Then Nicholi grinned secretly. What matter? His royal flush was unbeatable. He held the winning hand
for this round of cards, his friends just didn't know it yet, seasoned poker veterans though they were.
The final member of their group, Dr. Mohad Malavade, a noted linguist from India who seemed to dress
purely as a matter of convention, was on duty right now in the Operations Room, and thus unavailable to
partake in the game they knew so well. For these six, Nicholi, Rajavur, Bronson, Wu, Courtney and
Malavade, were the United Nations First Contact Team: that august group of people designated to be
Earth's official representatives when, if, or ever, alien beings from another star system came to our fair
green orb.
Their fortified Command Bunker was located 20 stories below the furnace room of the United Nations
building in Manhattan, New York. Despite its somewhat undignified position, the underground complex
had a strong spacecraft feel to it, with cool metal walls, indirect lighting and softly humming life support
machinery. This wasn't very surprising since NASA had designed and built the place, using its proposed
Lunar base as a role model.
Theoretically hydrogen-bomb proof, the subterranean bunker was divided into three basic sections: a
storage room fronted by a central corridor with private sleep rooms on each side, a full kitchen with a
dining/recreation area, and beyond an iron-pipe railing, down a short flight of steps, was the Operations
Room, with a TV monitor the size of a movie screen spanning the front wall. Grouped before the monitor
were five desk-like control consoles, the center console twice as large as the others. Over in the distant
corner, far outside the range of the wall monitor's video cameras, sat a lone sixth console that jarringly
faced back into the room. Almost as if it had been placed there as an afterthought, or as if the console
had a radically different function from the others.
Spacious and homey, the underground complex was equipped with everything the FCT needed to
remain constantly on their saucer watch. Which they did, on a 3-out-of-4-week rotating schedule, with a
floating pool of replacement personnel to cover whomever was absent. But today, the six original team
members were present.
The bunker had cost $40 million to build, and the FCT had twice the national income of Belgium
invested in themselves via training, training, and more training. They were deemed fully capable of
handling any possible situation; from the crash landing of an alien lifeboat atop Mt. Everest with its crew
in dire need of medical assistance, to the invasion of Earth by radioactive mutant Chihuahuas. Nothing
was considered too far fetched. The FCT was over trained to handle it. Yes sir.

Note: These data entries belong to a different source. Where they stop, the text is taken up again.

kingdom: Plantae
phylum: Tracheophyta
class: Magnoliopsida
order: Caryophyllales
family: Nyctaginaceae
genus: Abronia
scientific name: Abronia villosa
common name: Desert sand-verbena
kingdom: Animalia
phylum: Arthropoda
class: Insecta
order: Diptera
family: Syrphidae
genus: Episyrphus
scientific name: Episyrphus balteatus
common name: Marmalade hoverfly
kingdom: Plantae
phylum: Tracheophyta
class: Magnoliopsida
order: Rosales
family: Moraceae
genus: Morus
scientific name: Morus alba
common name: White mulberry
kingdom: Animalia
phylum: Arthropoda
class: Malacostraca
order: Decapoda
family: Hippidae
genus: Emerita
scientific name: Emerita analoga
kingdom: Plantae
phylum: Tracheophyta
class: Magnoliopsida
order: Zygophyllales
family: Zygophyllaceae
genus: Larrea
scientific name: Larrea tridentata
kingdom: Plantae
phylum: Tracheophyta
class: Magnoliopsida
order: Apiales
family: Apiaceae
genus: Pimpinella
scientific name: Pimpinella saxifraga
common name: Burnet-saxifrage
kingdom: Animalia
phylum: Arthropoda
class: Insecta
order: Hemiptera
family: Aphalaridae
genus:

But in the last fifteen years since the team's founding, despite countless sightings of UFOs, the First
Contact Team consistently never found anyone to contact. They were fast becoming like the first-aid kit
you carry in the trunk of your car: as good as ever, but starting to gather a little dust, and sometimes you
just plain forget it existed. The team found they needed something to keep its members from going
crazy(ier), and that something was poker. Straight, stud, draw, anaconda and 137 other versions that
they had invented over the years.
In point of fact, the FCT held the Guinness Book of World Records entry for the longest running
non-stop poker game: eight straight years, easily beating the 4 year long crap shoot of the Buckingham
Palace Cleaning Staff, and dwarfing into insignificance the 18-month-old baccarat game of the Hong
Kong Freelance Bodyguard & Assassins Union.
Nicholi tucked his cards together to hide them from any stray glances. “Twenty dollars,” the Russian
said, confidently betting the maximum.